Mr. Tinker In Oz
- Mr. Tinker in Oz by James Howe
- Author: James Howe
- Illustrator: David Rose
- Language: English
- Genre: Fantasy/Children's novel
- Publisher: Random House
- Publication date: 1985
- Publication place: United States
- Media type: Print (Paperback)
- Pages: 64 pp
- ISBN: 0-394-97038-1
- OCLC: 11044733
- LC Class: PZ7.H83727 Mi 1985

= Mister Tinker in Oz =

1985 book by James Howe

Mister Tinker in Oz is an apocryphal Oz book, authored by James Howe and published in 1985 by Random House. The book involves an inventor responsible for Tik-Tok the Clockwork man, who involves Dorothy in a new adventure in Oz.

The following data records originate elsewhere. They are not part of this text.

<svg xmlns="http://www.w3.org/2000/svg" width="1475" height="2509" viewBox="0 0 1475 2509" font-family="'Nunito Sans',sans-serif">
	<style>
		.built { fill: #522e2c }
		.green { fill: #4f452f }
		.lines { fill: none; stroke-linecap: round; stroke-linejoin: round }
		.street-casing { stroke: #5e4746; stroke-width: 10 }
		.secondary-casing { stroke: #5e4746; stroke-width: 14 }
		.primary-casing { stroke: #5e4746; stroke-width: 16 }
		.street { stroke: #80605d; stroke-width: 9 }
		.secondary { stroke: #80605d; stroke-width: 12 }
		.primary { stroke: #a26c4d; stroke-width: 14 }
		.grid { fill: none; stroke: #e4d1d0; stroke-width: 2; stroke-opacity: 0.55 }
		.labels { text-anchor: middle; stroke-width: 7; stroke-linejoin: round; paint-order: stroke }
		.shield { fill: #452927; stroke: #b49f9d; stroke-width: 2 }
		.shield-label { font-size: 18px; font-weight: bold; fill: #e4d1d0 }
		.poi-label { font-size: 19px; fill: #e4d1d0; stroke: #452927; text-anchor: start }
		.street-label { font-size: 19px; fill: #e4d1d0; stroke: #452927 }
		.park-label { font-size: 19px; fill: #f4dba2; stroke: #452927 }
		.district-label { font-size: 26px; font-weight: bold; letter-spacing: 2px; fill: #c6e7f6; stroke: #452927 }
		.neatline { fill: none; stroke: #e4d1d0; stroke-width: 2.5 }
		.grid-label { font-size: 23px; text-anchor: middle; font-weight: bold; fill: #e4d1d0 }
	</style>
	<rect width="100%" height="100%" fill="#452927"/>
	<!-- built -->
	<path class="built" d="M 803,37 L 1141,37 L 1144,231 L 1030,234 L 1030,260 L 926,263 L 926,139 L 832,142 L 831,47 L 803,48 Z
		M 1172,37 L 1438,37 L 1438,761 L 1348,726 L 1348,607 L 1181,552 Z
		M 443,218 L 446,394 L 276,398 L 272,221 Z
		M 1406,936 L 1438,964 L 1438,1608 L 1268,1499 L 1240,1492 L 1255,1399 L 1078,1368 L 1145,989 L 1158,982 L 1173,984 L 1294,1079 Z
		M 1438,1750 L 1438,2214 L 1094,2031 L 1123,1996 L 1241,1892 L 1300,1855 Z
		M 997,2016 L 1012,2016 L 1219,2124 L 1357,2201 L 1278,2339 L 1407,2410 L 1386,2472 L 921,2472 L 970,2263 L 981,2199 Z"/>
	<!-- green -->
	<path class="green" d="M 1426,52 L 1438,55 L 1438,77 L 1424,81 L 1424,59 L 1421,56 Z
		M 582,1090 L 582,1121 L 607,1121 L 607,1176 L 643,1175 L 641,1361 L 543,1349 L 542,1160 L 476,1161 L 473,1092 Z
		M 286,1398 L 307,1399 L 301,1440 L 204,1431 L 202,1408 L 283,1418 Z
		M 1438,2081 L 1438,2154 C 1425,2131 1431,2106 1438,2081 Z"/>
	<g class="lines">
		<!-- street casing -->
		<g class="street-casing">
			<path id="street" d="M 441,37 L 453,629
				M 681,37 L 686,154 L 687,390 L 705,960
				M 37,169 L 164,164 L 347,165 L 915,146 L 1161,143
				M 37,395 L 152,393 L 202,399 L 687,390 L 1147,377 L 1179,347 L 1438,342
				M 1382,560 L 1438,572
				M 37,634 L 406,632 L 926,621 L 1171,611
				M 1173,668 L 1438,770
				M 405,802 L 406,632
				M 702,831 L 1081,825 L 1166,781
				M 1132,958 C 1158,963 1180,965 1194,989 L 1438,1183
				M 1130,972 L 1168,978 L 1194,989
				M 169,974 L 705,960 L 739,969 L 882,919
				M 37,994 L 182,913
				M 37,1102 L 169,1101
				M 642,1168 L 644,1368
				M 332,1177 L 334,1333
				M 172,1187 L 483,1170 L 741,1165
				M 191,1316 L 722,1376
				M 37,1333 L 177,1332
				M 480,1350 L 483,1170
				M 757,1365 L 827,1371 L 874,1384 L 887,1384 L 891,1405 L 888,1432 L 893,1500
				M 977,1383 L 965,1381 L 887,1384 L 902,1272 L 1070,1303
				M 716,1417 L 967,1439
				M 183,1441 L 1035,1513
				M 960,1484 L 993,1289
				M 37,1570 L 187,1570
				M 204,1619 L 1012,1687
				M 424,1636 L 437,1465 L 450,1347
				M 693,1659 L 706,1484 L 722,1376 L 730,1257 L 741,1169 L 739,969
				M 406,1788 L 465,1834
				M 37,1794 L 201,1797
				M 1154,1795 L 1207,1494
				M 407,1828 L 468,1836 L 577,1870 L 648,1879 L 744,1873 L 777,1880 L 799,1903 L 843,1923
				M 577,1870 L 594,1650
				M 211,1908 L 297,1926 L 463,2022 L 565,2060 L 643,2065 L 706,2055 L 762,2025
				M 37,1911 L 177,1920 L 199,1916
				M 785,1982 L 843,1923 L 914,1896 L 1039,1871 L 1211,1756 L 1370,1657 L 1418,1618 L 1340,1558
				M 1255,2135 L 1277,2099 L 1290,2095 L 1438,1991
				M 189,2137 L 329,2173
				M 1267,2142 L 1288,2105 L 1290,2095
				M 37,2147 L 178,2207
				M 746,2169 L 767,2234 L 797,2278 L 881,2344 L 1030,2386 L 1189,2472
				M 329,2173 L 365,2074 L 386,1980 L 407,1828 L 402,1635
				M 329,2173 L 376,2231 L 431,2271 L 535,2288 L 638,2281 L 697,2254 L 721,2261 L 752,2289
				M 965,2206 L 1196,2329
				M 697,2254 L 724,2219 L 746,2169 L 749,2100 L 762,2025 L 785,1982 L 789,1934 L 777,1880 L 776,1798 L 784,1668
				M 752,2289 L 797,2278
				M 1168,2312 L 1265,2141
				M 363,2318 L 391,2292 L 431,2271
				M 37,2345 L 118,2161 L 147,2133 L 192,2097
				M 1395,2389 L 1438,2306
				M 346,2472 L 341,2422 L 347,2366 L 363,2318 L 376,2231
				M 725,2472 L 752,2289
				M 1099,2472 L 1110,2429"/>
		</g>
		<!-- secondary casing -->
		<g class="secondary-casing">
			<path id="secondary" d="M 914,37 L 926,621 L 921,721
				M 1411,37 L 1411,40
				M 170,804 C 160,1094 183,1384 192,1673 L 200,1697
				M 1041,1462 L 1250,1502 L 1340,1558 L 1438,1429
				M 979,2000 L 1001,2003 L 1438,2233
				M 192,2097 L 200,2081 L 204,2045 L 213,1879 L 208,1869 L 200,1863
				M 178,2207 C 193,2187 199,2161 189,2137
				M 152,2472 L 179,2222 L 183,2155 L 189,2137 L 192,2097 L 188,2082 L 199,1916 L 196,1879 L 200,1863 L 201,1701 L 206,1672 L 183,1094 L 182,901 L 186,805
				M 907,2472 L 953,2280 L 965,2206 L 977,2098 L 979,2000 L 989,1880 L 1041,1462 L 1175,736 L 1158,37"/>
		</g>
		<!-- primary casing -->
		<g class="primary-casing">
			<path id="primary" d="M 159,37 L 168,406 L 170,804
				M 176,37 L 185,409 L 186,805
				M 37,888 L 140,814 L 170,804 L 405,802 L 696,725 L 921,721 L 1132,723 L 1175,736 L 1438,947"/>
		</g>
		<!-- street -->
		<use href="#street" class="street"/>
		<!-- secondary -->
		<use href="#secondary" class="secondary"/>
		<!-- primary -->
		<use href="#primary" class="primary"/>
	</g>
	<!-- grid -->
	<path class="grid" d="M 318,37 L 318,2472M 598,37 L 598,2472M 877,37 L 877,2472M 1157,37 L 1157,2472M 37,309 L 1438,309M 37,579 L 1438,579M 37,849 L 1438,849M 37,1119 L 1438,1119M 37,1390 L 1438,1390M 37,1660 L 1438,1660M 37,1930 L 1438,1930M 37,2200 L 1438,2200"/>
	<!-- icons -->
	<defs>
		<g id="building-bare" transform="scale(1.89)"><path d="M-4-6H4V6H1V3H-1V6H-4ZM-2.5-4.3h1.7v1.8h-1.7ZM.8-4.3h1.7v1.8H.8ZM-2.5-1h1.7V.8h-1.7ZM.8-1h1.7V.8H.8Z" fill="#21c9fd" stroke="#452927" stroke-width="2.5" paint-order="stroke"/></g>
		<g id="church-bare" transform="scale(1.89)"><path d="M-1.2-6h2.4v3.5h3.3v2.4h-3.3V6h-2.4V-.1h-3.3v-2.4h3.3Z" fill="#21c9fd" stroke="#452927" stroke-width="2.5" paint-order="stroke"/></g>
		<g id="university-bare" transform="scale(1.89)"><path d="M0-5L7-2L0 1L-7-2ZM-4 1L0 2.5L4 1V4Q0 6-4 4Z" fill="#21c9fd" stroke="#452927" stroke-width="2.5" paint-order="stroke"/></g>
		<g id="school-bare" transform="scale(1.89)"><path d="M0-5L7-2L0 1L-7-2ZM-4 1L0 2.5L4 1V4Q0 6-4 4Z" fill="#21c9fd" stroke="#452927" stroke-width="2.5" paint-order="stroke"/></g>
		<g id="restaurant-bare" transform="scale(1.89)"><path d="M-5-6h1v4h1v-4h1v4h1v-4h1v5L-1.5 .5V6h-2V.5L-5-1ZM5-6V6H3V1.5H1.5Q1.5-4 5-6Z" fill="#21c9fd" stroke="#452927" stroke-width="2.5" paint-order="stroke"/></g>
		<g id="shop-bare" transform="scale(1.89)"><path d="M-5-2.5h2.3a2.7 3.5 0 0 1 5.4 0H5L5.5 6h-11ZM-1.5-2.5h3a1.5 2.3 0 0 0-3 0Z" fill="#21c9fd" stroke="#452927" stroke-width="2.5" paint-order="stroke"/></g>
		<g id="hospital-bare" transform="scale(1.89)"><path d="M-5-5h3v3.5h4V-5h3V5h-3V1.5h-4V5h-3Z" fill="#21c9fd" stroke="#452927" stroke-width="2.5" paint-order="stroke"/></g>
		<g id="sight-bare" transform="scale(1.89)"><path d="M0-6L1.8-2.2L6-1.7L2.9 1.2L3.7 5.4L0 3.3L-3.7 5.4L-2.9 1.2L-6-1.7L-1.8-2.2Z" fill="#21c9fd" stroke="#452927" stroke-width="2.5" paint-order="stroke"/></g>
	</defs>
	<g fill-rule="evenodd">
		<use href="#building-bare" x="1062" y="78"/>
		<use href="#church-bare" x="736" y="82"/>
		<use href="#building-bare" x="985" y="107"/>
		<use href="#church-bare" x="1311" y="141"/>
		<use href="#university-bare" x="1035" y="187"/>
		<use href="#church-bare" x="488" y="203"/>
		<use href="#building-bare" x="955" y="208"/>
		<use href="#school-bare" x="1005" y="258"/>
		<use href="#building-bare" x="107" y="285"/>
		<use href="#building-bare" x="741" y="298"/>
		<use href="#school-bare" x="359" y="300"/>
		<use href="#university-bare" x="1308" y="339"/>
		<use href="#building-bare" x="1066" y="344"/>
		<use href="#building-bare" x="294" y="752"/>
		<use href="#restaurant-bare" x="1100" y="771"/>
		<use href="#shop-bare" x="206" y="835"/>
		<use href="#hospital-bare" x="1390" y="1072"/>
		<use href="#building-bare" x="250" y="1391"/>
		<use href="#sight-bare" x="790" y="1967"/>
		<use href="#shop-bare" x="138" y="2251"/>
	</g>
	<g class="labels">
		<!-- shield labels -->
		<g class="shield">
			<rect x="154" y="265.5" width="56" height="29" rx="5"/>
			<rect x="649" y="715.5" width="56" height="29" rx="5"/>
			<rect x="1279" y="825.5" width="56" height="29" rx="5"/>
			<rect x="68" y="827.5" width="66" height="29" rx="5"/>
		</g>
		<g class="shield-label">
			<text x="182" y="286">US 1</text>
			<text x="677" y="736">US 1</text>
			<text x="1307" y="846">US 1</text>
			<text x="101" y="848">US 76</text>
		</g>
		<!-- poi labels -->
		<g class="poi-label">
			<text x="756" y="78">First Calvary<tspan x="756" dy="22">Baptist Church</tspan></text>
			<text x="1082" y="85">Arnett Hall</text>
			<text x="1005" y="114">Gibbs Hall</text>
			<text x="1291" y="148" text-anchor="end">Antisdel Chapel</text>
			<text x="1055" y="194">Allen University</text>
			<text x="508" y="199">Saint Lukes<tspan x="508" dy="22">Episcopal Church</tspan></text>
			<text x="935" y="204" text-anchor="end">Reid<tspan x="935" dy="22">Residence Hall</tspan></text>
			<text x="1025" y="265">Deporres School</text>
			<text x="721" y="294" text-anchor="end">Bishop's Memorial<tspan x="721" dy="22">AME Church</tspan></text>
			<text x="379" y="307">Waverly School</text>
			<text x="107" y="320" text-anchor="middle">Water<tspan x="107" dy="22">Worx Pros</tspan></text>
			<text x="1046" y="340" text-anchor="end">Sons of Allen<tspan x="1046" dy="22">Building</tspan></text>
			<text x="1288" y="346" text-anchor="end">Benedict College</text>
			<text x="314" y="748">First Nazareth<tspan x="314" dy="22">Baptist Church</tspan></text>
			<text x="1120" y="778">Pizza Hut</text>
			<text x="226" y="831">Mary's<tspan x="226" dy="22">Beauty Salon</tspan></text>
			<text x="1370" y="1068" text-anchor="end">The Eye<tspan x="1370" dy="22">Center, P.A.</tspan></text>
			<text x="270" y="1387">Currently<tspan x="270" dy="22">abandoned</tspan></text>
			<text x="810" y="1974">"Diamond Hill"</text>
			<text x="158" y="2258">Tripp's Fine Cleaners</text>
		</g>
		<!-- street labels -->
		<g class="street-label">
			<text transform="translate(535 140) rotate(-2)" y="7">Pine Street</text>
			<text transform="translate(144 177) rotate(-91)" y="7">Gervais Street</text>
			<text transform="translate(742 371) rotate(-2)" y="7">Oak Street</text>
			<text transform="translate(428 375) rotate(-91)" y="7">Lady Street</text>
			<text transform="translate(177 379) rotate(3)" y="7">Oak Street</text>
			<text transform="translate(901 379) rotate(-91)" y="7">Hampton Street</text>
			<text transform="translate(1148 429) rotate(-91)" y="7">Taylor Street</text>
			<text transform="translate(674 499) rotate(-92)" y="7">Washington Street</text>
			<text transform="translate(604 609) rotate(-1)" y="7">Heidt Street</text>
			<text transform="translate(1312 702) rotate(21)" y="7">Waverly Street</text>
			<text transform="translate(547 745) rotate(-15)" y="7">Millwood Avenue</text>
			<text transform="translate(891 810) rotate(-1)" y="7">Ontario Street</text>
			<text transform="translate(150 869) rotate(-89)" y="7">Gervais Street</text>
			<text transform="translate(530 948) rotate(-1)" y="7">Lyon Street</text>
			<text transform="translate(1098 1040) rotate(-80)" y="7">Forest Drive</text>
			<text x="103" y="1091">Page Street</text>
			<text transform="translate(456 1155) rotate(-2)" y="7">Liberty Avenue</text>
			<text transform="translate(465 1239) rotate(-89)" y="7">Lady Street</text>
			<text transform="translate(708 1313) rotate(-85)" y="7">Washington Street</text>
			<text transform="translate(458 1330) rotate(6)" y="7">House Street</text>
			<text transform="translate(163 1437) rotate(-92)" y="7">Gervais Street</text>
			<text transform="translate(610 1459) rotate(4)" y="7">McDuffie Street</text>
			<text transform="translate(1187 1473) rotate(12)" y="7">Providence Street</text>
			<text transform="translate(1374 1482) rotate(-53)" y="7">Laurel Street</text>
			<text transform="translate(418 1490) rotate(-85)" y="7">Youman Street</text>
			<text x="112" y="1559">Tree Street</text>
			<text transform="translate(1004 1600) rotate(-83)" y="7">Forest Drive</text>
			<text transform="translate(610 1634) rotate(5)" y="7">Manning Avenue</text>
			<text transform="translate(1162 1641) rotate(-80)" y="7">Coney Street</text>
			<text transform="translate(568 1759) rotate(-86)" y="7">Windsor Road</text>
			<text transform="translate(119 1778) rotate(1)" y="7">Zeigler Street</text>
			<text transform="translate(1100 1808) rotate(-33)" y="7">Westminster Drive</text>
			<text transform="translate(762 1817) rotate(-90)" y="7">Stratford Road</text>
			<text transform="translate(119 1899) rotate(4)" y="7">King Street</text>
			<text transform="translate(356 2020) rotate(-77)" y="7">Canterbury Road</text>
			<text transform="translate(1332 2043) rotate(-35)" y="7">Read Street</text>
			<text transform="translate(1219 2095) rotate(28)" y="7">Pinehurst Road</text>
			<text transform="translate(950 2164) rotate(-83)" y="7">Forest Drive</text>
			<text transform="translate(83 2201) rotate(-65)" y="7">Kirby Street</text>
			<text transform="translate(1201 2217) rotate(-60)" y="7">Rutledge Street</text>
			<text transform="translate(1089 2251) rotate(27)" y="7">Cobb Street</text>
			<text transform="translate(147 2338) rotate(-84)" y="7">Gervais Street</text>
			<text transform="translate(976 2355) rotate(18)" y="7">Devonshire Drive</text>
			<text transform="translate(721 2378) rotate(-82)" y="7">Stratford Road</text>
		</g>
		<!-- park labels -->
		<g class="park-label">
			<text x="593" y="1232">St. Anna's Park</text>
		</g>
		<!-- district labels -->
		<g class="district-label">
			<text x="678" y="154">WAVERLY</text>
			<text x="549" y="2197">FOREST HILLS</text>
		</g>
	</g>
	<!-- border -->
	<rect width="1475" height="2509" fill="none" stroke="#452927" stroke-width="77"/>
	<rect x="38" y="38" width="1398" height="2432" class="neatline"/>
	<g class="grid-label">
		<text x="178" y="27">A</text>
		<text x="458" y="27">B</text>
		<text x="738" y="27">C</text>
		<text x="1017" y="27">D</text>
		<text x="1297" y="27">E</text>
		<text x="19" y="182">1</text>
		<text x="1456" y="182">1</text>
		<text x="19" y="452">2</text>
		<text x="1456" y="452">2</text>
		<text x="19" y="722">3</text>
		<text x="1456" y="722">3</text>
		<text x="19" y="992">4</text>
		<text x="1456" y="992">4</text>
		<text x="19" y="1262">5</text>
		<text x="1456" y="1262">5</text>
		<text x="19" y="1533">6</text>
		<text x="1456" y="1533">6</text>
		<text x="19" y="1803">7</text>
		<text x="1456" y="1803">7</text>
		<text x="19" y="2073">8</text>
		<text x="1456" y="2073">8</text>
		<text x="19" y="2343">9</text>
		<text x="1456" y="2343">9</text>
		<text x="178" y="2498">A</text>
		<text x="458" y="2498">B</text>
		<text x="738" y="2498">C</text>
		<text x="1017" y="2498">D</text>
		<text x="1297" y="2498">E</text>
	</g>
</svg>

The book was part of a series of new Oz books published by Random House, which also included Dorothy and the Magic Belt, Dorothy and the Seven-Leaf Clover, and Ozma and the Wayward Wand.

==Plot summary==
One night in Kansas, Dorothy meets Ezra P. Tinker, the inventor of Tik-Tok the clockwork man, and he tells her the thousand year guarantee has just run down. With the help of Mister Tinker's speckoscope and Julius Quickscissors they return to Oz. They encounter a group of babies called the Widdlebits and trek across the bottomless swamp. Finally, they make it to the Emerald City, where Dorothy is able to be sent home once again.